#### [EXERCISE SET]
**A.** Retype everything in the passage on antibiotics in chicken from "Poultry companies like" down to "antibiotics in livestock." without changing a word.
**B.** For each statement, say yes or no according to the passage on antibiotics in chicken, and quote the words of the passage that decide it. (i) Perdue's advertisements promoted a line of chicken products raised without antibiotics. (ii) In 2012 the Food and Drug Administration issued binding rules on using human-important antibiotics in livestock. (iii) Tyson and Foster Farms are named as Perdue's main competitors.

#### [TEXT EXCERPT]
........
In an effort to distinguish itself from competitors, poultry producer Perdue recently ran advertisements touting its “no antibiotics ever” line of chicken products. This is not just another corporate ad campaign; the story goes deeper than that, as the New York Times recently reported. At issue is the definition of what makes poultry “antibiotic free.”


Poultry companies like Perdue and its main competitors, Tyson and Foster Farms, have long used antibiotics important to humans in the raising of chickens. Many scientists have advocated a ban on routine (non-disease) use of antibiotics in the raising of food animals because of concerns that such use will hasten the evolution of antibiotic-resistant bacteria. In 2012 the Food and Drug Administration issued nonbinding regulatory guidance on using human-important antibiotics in livestock.
........
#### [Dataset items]
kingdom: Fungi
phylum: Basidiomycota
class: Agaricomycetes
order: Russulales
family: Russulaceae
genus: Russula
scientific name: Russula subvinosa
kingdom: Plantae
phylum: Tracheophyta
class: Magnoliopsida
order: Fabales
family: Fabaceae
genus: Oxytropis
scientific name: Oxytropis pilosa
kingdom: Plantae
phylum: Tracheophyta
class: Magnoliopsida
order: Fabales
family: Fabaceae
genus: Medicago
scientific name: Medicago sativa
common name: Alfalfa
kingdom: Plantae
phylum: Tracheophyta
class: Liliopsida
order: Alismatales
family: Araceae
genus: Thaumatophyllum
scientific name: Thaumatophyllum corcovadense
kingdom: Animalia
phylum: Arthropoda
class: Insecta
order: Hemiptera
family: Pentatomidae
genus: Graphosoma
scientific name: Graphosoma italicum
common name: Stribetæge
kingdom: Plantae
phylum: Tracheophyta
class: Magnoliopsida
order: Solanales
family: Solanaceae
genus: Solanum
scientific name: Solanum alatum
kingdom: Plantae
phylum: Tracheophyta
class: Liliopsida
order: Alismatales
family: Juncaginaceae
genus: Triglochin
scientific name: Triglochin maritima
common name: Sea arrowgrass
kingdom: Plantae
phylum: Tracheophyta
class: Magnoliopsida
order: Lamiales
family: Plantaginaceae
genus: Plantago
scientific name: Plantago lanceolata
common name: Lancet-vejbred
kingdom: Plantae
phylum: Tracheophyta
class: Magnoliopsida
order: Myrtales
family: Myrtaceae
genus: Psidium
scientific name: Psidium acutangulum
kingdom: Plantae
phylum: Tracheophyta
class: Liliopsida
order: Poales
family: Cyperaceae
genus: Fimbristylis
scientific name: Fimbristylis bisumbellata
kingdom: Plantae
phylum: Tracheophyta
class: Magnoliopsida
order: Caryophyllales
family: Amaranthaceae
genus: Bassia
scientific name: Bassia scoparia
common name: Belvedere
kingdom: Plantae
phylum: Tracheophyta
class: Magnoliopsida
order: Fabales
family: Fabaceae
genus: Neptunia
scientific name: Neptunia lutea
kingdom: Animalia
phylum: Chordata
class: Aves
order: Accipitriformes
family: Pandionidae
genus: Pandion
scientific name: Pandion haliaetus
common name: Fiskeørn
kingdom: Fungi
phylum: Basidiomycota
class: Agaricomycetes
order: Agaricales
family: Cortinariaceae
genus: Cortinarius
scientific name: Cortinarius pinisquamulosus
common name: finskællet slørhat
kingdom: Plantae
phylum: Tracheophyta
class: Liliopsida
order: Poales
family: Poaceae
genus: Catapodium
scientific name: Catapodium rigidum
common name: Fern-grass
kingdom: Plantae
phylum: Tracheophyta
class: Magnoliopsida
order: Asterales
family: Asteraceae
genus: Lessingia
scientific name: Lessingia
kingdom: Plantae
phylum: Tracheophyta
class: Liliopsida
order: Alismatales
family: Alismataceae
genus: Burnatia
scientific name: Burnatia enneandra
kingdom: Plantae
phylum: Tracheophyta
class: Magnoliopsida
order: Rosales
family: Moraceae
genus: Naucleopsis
........
#### [RESULTS BY TASK]
**A.**
Poultry companies like Perdue and its main competitors, Tyson and Foster Farms, have long used antibiotics important to humans in the raising of chickens. Many scientists have advocated a ban on routine (non-disease) use of antibiotics in the raising of food animals because of concerns that such use will hasten the evolution of antibiotic-resistant bacteria. In 2012 the Food and Drug Administration issued nonbinding regulatory guidance on using human-important antibiotics in livestock.

**B.**
(i) Yes: "touting its “no antibiotics ever” line of chicken products"
(ii) No: "issued nonbinding regulatory guidance"
(iii) Yes: "its main competitors, Tyson and Foster Farms"